• What needs to be done:
Set out the data below as a JSON list of strings, one string per line, starting from the first line and going on through the line that contains "Dot at: (283, 239)", with both ends included. Leave out blank lines and any line after that one.

• Dataset records:
-- begin --
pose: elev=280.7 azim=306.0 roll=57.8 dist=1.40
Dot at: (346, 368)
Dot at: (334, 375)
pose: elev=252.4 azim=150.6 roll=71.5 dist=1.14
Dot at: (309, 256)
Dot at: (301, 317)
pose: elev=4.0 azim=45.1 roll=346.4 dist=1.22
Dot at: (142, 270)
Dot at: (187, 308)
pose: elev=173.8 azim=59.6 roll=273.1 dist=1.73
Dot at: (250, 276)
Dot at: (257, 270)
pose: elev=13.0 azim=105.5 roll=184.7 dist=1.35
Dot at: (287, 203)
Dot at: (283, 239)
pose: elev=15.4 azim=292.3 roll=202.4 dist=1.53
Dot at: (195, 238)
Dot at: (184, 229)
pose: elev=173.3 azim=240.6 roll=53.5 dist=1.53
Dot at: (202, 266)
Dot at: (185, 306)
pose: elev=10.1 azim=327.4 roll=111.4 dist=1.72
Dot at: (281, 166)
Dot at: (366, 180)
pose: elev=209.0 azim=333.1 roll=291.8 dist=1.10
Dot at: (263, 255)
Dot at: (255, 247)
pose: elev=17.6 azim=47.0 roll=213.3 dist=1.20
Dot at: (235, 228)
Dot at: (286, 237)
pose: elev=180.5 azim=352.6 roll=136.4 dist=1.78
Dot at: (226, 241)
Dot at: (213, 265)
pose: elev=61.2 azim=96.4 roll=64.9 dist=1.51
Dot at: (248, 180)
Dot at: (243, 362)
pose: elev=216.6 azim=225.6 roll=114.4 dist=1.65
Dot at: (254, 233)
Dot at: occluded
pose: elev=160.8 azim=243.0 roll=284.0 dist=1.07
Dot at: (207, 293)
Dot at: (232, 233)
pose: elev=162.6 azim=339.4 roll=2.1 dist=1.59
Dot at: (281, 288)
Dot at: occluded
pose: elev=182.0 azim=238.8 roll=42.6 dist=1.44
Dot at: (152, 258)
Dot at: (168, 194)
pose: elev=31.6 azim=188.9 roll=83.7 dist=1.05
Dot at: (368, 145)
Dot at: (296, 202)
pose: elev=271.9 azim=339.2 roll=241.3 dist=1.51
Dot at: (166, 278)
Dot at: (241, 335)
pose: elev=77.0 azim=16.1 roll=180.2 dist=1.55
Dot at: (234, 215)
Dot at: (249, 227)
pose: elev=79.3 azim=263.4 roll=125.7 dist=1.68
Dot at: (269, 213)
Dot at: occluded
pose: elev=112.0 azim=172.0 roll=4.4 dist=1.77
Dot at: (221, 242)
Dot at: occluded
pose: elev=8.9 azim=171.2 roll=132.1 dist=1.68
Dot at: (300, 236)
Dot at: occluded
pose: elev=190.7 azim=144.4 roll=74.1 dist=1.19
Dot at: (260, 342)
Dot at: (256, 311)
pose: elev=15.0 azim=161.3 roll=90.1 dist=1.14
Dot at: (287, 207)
-- end --
• Output below:
[
  "pose: elev=280.7 azim=306.0 roll=57.8 dist=1.40",
  "Dot at: (346, 368)",
  "Dot at: (334, 375)",
  "pose: elev=252.4 azim=150.6 roll=71.5 dist=1.14",
  "Dot at: (309, 256)",
  "Dot at: (301, 317)",
  "pose: elev=4.0 azim=45.1 roll=346.4 dist=1.22",
  "Dot at: (142, 270)",
  "Dot at: (187, 308)",
  "pose: elev=173.8 azim=59.6 roll=273.1 dist=1.73",
  "Dot at: (250, 276)",
  "Dot at: (257, 270)",
  "pose: elev=13.0 azim=105.5 roll=184.7 dist=1.35",
  "Dot at: (287, 203)",
  "Dot at: (283, 239)"
]